LIC Housing Finance has recorded a 22.75% rise in its net consolidated profit for the third quarter of the financial year 2024-25. The company's profit after tax stood at INR 1,434.89 crore, compared to INR 1,169 crore in the corresponding quarter of the previous fiscal, as per a filing with the Bombay Stock Exchange (BSE).
The company's net consolidated total income for the quarter was INR 7,069.99 crore, reflecting a 3.91% increase from INR 6,804.19 crore recorded in the same quarter of the previous year.
As of the quarter-end, the company?s net worth stood at INR 32,639.53 crore. Other financial metrics included a debt-equity ratio of 8.23, total debts to total assets at 0.88, an operating margin of 25.41%, a net profit margin of 20.296%, gross non-performing assets (NPA) at 2.74%, net NPA at 1.46%, and a liquidity coverage ratio of 187.66%.
Managing Director & CEO Tribhuwan Adhikari emphasised that the affordable housing sector remained a priority for the company. He also highlighted that the final quarter of the financial year is a crucial business period and anticipated closing the year with strong performance.
Total disbursements for Q3 FY25 stood at INR 15,475 crore, marking a 2% increase from INR 15,184 crore in the same period of FY24. While individual home loan disbursements declined to INR 12,248 crore from INR 12,868 crore, project loans surged significantly to INR 983 crore from INR 375 crore, representing a 162% rise.
The individual home loan portfolio reached INR 2,54,652 crore, up from INR 2,38,499 crore, reflecting a 7% growth. Similarly, the project loan portfolio stood at INR 8,776 crore, up from INR 8,569 crore, a 2% increase. The total outstanding portfolio expanded by 6% to INR 2,99,144 crore from INR 2,81,206 crore.
Provisions for Expected Credit Loss (ECL) stood at INR 4,974 crore as of December 2024, with a 48% coverage, compared to INR 6,890 crore in December 2023 and INR 5,458 crore in September 2024. The Stage 3 exposure at default reduced to 2.75%, down from 4.26% a year ago and 3.06% in the previous quarter.

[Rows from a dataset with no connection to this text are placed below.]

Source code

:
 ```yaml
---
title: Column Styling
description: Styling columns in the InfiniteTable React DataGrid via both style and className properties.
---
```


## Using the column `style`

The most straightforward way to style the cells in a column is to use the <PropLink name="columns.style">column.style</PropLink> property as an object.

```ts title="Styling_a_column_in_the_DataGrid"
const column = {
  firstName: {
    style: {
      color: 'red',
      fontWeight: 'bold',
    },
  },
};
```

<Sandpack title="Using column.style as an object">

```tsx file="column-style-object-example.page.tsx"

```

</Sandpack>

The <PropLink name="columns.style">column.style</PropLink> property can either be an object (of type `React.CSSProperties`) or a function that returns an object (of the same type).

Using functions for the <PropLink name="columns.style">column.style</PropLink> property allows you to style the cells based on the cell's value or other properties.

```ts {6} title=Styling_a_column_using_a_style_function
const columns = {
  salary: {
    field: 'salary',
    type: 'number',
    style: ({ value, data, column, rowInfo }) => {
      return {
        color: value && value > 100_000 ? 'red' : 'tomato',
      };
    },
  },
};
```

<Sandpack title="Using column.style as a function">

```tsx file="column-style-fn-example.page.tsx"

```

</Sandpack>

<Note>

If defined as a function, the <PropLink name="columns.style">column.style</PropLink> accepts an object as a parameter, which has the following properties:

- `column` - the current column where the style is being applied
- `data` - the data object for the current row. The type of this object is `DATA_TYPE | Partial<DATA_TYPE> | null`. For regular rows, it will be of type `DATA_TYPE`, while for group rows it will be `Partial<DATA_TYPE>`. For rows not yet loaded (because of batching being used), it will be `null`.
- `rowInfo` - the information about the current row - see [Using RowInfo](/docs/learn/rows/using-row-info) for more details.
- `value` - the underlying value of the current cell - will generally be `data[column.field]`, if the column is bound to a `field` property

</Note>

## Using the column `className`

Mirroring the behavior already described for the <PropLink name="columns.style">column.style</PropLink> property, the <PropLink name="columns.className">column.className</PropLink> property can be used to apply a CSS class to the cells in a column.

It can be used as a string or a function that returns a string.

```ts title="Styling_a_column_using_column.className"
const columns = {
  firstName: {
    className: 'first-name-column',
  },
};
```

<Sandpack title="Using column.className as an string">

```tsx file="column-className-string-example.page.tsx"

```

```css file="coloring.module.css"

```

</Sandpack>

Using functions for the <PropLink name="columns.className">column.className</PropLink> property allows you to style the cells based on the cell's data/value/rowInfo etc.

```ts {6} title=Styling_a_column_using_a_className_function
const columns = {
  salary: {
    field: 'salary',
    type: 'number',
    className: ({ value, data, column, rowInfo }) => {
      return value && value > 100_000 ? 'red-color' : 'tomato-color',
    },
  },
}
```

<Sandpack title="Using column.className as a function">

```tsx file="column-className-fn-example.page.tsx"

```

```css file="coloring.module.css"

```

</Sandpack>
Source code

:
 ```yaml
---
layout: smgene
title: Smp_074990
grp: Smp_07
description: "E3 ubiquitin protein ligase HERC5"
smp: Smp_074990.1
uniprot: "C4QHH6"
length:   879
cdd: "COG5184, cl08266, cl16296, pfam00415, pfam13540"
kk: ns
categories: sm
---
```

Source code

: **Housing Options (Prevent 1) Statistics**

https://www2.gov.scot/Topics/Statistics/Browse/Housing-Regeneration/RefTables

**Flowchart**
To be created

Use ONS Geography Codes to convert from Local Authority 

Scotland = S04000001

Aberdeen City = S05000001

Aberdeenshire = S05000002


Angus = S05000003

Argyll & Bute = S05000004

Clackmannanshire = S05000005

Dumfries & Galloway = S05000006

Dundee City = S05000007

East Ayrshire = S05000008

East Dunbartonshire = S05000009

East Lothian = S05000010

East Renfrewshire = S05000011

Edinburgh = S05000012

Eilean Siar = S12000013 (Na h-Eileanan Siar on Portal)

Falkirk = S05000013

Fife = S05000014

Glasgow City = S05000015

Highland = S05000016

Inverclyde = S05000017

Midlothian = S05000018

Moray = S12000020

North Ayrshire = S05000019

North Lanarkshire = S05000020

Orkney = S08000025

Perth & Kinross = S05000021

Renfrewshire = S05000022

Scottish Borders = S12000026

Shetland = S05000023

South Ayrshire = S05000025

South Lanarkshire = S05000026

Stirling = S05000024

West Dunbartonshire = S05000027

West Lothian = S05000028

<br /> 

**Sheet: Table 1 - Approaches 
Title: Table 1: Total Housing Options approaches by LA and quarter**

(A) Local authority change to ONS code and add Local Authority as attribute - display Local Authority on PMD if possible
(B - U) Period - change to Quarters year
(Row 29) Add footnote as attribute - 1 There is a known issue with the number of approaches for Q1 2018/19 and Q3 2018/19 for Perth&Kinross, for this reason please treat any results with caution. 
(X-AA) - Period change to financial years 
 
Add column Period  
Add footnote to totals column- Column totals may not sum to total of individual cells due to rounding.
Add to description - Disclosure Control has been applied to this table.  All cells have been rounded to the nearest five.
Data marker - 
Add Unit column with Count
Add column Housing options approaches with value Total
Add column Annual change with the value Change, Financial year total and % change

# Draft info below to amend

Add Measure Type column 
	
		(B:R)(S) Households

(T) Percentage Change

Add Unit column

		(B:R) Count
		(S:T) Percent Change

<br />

For the nine months ending December 2024, total disbursements stood at INR 44,866 crore, reflecting a 10% increase from INR 40,705 crore in the same period the previous year. The individual home loan segment saw a 4% rise in disbursements, reaching INR 36,231 crore from INR 34,803 crore. Project loan disbursements surged to INR 2,901 crore from INR 1,059 crore, a significant increase.
LIC Housing Finance has demonstrated steady financial growth in Q3 FY25, driven by increased disbursements and a strong focus on the affordable housing segment. The reduction in NPAs and improved coverage ratios reflect stronger financial health. As the financial year nears its end, the company remains optimistic about closing with robust figures, particularly with potential government support in the upcoming budget.